[Start of Attachment]

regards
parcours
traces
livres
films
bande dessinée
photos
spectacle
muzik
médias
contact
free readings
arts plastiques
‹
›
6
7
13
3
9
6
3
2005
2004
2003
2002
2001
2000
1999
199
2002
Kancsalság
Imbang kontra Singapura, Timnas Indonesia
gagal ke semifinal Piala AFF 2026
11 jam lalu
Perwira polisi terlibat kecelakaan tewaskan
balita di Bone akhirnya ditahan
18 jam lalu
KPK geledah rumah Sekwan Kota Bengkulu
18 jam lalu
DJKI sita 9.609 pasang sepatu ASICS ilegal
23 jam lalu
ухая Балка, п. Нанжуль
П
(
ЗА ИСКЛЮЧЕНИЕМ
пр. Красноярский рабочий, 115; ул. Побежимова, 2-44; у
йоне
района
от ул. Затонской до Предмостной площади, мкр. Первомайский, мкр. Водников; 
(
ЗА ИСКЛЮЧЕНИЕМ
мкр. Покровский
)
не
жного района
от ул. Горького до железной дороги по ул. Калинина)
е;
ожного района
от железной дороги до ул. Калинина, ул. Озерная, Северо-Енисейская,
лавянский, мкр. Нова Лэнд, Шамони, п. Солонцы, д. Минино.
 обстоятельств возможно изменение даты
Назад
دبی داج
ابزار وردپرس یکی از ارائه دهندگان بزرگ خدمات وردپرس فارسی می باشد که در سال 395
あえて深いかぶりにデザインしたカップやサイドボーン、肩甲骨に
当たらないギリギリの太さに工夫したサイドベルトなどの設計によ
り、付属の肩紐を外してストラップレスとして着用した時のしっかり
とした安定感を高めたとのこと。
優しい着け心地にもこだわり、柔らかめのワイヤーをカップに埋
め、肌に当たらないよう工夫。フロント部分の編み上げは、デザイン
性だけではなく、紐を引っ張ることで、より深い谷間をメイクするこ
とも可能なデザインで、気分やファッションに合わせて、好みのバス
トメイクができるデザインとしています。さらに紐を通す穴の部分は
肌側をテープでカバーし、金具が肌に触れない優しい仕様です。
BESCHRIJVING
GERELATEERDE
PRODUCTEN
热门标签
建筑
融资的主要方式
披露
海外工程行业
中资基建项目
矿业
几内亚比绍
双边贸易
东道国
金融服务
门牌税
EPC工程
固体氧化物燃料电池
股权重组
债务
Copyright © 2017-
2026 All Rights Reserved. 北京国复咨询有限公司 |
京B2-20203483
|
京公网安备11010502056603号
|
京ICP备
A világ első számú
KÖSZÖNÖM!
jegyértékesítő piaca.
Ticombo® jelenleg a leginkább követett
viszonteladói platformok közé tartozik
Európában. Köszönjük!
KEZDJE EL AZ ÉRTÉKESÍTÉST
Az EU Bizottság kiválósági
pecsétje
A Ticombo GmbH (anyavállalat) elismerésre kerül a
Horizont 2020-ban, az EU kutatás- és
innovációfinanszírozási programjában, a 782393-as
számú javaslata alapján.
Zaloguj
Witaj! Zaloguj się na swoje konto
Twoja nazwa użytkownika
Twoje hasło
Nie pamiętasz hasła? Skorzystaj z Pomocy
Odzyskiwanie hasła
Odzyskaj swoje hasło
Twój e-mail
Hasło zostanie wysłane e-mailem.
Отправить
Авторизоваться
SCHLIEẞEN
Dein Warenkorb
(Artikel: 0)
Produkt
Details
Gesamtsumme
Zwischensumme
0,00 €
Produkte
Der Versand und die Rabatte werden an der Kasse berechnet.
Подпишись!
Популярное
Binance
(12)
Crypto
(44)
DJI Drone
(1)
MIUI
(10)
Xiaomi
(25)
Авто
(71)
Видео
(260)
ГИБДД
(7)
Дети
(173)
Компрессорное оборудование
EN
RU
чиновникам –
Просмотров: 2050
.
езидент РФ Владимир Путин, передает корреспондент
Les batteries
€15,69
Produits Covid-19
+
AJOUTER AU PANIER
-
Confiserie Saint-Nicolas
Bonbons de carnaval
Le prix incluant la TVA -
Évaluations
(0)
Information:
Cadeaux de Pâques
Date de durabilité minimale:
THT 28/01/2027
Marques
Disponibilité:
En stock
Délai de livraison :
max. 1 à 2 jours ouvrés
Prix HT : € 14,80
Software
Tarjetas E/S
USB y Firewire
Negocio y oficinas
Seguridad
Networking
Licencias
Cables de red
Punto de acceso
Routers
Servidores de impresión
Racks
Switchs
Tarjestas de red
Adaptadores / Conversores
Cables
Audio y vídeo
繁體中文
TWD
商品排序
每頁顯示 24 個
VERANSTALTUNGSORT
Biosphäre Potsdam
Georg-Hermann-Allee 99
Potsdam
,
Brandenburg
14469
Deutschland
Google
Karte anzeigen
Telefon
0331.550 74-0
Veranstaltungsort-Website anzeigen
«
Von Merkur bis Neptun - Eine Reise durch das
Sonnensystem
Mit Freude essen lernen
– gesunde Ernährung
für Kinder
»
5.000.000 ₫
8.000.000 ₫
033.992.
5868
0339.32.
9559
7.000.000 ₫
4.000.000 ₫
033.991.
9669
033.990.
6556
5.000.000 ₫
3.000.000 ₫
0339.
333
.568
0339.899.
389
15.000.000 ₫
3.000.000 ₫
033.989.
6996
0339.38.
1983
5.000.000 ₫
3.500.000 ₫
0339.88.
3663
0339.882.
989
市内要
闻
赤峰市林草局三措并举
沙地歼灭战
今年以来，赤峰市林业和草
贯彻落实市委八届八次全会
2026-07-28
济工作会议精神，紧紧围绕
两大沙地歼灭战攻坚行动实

[End of Attachment]

**YOUR OBJECTIVE**
Copy every line of text from the items above, character for character and in the same order.

**REPLY**
regards
parcours
traces
livres
films
bande dessinée
photos
spectacle
muzik
médias
contact
free readings
arts plastiques
‹
›
6
7
13
3
9
6
3
2005
2004
2003
2002
2001
2000
1999
199
2002
Kancsalság
Imbang kontra Singapura, Timnas Indonesia
gagal ke semifinal Piala AFF 2026
11 jam lalu
Perwira polisi terlibat kecelakaan tewaskan
balita di Bone akhirnya ditahan
18 jam lalu
KPK geledah rumah Sekwan Kota Bengkulu
18 jam lalu
DJKI sita 9.609 pasang sepatu ASICS ilegal
23 jam lalu
ухая Балка, п. Нанжуль
П
(
ЗА ИСКЛЮЧЕНИЕМ
пр. Красноярский рабочий, 115; ул. Побежимова, 2-44; у
йоне
района
от ул. Затонской до Предмостной площади, мкр. Первомайский, мкр. Водников; 
(
ЗА ИСКЛЮЧЕНИЕМ
мкр. Покровский
)
не
жного района
от ул. Горького до железной дороги по ул. Калинина)
е;
ожного района
от железной дороги до ул. Калинина, ул. Озерная, Северо-Енисейская,
лавянский, мкр. Нова Лэнд, Шамони, п. Солонцы, д. Минино.
 обстоятельств возможно изменение даты
Назад
دبی داج
ابزار وردپرس یکی از ارائه دهندگان بزرگ خدمات وردپرس فارسی می باشد که در سال 395
あえて深いかぶりにデザインしたカップやサイドボーン、肩甲骨に
当たらないギリギリの太さに工夫したサイドベルトなどの設計によ
り、付属の肩紐を外してストラップレスとして着用した時のしっかり
とした安定感を高めたとのこと。
優しい着け心地にもこだわり、柔らかめのワイヤーをカップに埋
め、肌に当たらないよう工夫。フロント部分の編み上げは、デザイン
性だけではなく、紐を引っ張ることで、より深い谷間をメイクするこ
とも可能なデザインで、気分やファッションに合わせて、好みのバス
トメイクができるデザインとしています。さらに紐を通す穴の部分は
肌側をテープでカバーし、金具が肌に触れない優しい仕様です。
BESCHRIJVING
GERELATEERDE
PRODUCTEN
热门标签
建筑
融资的主要方式
披露
海外工程行业
中资基建项目
矿业
几内亚比绍
双边贸易
东道国
金融服务
门牌税
EPC工程
固体氧化物燃料电池
股权重组
债务
Copyright © 2017-
2026 All Rights Reserved. 北京国复咨询有限公司 |
京B2-20203483
|
京公网安备11010502056603号
|
京ICP备
A világ első számú
KÖSZÖNÖM!
jegyértékesítő piaca.
Ticombo® jelenleg a leginkább követett
viszonteladói platformok közé tartozik
Európában. Köszönjük!
KEZDJE EL AZ ÉRTÉKESÍTÉST
Az EU Bizottság kiválósági
pecsétje
A Ticombo GmbH (anyavállalat) elismerésre kerül a
Horizont 2020-ban, az EU kutatás- és
innovációfinanszírozási programjában, a 782393-as
számú javaslata alapján.
Zaloguj
Witaj! Zaloguj się na swoje konto
Twoja nazwa użytkownika
Twoje hasło
Nie pamiętasz hasła? Skorzystaj z Pomocy
Odzyskiwanie hasła
Odzyskaj swoje hasło
Twój e-mail
Hasło zostanie wysłane e-mailem.
Отправить
Авторизоваться
SCHLIEẞEN
Dein Warenkorb
(Artikel: 0)
Produkt
Details
Gesamtsumme
Zwischensumme
0,00 €
Produkte
Der Versand und die Rabatte werden an der Kasse berechnet.
Подпишись!
Популярное
Binance
(12)
Crypto
(44)
DJI Drone
(1)
MIUI
(10)
Xiaomi
(25)
Авто
(71)
Видео
(260)
ГИБДД
(7)
Дети
(173)
Компрессорное оборудование
EN
RU
чиновникам –
Просмотров: 2050
.
езидент РФ Владимир Путин, передает корреспондент
Les batteries
€15,69
Produits Covid-19
+
AJOUTER AU PANIER
-
Confiserie Saint-Nicolas
Bonbons de carnaval
Le prix incluant la TVA -
Évaluations
(0)
Information:
Cadeaux de Pâques
Date de durabilité minimale:
THT 28/01/2027
Marques
Disponibilité:
En stock
Délai de livraison :
max. 1 à 2 jours ouvrés
Prix HT : € 14,80
Software
Tarjetas E/S
USB y Firewire
Negocio y oficinas
Seguridad
Networking
Licencias
Cables de red
Punto de acceso
Routers
Servidores de impresión
Racks
Switchs
Tarjestas de red
Adaptadores / Conversores
Cables
Audio y vídeo
繁體中文
TWD
商品排序
每頁顯示 24 個
VERANSTALTUNGSORT
Biosphäre Potsdam
Georg-Hermann-Allee 99
Potsdam
,
Brandenburg
14469
Deutschland
Google
Karte anzeigen
Telefon
0331.550 74-0
Veranstaltungsort-Website anzeigen
«
Von Merkur bis Neptun - Eine Reise durch das
Sonnensystem
Mit Freude essen lernen
– gesunde Ernährung
für Kinder
»
5.000.000 ₫
8.000.000 ₫
033.992.
5868
0339.32.
9559
7.000.000 ₫
4.000.000 ₫
033.991.
9669
033.990.
6556
5.000.000 ₫
3.000.000 ₫
0339.
333
.568
0339.899.
389
15.000.000 ₫
3.000.000 ₫
033.989.
6996
0339.38.
1983
5.000.000 ₫
3.500.000 ₫
0339.88.
3663
0339.882.
989
市内要
闻
赤峰市林草局三措并举
沙地歼灭战
今年以来，赤峰市林业和草
贯彻落实市委八届八次全会
2026-07-28
济工作会议精神，紧紧围绕
两大沙地歼灭战攻坚行动实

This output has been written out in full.